● **TASK BRIEF**:
Restate word for word the lines that run from the one containing "Vanaf € 350" to the last line of the data, both ends included.

● **Records drawn from a dataset**:
┌──

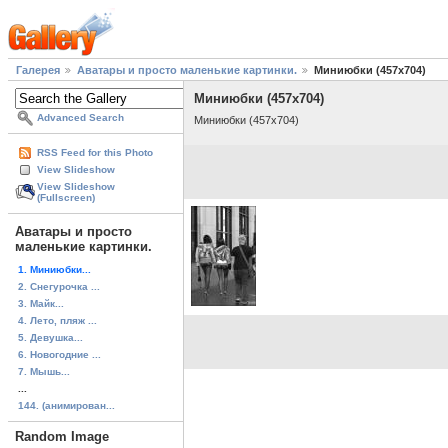
Галерея
Аватары и просто маленькие картинки.
Миниюбки (457x704)
Миниюбки (457x704)
Advanced Search
Миниюбки (457x704)
RSS Feed for this Photo
View Slideshow
View Slideshow
(Fullscreen)
Аватары и просто
маленькие картинки.
1. Миниюбки...
2. Снегурочка ...
3. Майк...
4. Лето, пляж ...
5. Девушка...
6. Новогодние ...
7. Мышь...
...
144. (анимирован...
Random Image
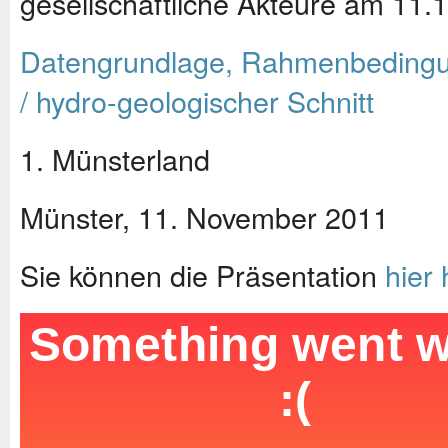
gesellschaftliche Akteure am 11.
Datengrundlage, Rahmenbedingu
/ hydro-geologischer Schnitt
1. Münsterland
Münster, 11. November 2011
Sie können die Präsentation
hier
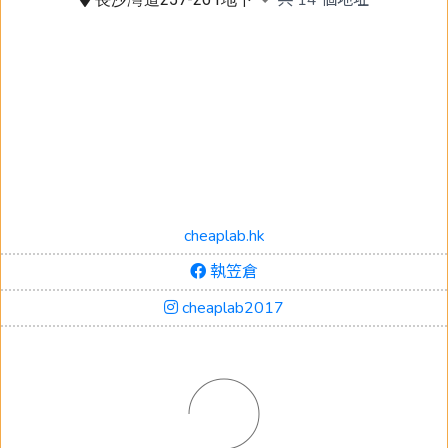
cheaplab.hk
執笠倉
cheaplab2017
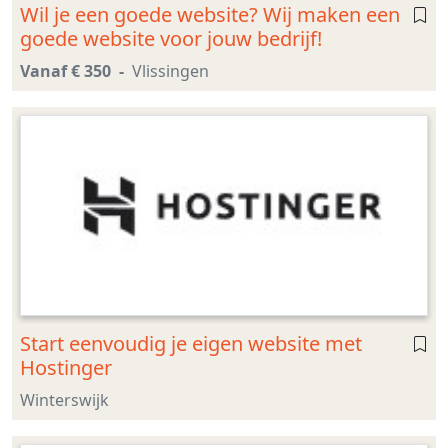
Wil je een goede website? Wij maken een
goede website voor jouw bedrijf!
Vanaf € 350
Vlissingen
Start eenvoudig je eigen website met
Hostinger
Winterswijk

└──

● **SOLVED PROBLEM**:
Vanaf € 350
Vlissingen
Start eenvoudig je eigen website met
Hostinger
Winterswijk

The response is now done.